Tukguk may be a ancient Korean soup dish that is eaten throughout the celebration of the Korean New Year. it's tradition to eat this soup on New Year's day because it’s believed to realize an extra year of life moreover as usher in luck within the forthcoming year. The dish consists of skinnyly sliced rice cakes in a very broth/soup and it’s sometimes garnished with thin julienned cooked eggs, some marinated meat (usually beef), and dried, crushed lavers.
The broth is mostly created by simmering the main protein (beef, chicken, pork, seafood) in a very soy sauce-based seasoned stock. The stock is then strained to clarify the broth and long cylinder-shaped rice cakes (garaetteok) are thinly sliced diagonally and boiled within the broth. Garnish is added before serving and it should vary by region and personal taste.
RECIPE
INGREDIENTS:
20 sticks rice cake
1 lb beef (cut into skinny strips and season)
4 oz ground beef
4 eggs
3 tbsp laver powder
1 green onion
2 tbsp chopped green onion
2 tsp chopped garlic
3 tbsp soy sauce
1 tsp sesame salt
2 tsp sesame oil
Flour
How to make:
Leave soft sticks of rice cake out overnight to harden and cut them diagonally into oval pieces when hard.

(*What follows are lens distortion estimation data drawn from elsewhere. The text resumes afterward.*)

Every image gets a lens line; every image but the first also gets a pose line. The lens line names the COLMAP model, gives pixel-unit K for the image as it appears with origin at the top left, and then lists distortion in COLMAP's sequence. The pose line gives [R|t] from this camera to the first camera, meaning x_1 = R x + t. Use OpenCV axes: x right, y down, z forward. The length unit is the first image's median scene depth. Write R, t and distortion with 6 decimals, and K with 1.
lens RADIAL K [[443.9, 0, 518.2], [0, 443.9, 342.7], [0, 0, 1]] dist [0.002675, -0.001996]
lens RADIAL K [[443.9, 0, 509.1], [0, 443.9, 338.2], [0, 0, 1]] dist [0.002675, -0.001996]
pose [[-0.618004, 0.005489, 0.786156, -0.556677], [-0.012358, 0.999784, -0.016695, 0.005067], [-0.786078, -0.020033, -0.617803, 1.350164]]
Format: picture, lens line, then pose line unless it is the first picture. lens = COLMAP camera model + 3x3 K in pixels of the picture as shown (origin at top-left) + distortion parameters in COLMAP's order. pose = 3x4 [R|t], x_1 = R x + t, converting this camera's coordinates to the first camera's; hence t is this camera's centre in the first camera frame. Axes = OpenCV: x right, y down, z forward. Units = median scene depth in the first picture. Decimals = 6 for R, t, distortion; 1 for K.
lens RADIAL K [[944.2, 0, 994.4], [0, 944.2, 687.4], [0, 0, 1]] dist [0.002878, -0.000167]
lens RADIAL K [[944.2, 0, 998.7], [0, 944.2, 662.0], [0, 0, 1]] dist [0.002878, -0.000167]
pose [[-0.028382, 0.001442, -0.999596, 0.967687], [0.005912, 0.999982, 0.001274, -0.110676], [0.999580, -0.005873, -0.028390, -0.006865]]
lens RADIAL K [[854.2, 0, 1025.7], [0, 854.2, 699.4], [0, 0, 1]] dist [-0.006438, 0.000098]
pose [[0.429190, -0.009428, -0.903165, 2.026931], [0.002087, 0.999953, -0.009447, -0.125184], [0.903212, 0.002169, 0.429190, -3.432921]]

Season and form the bottom beef into meatballs ¾" in diameter.
Dip them into flour, then into overwhelmed egg and fry.
Pan-fry overwhelmed egg into {a skinny|a skinny} sheet and cut it into thin strips.
Fry the meat in a very pot and boil it with eight cups of water.
When the meat flavor permeates the broth, add the rice-cake slices and bring to a boil.
Season the soup with soy sauce and salt and add the diagonally cut green onion.
Place rice-cake soup in a very bowl and prime it with the egg strips, meatballs and powdered laver.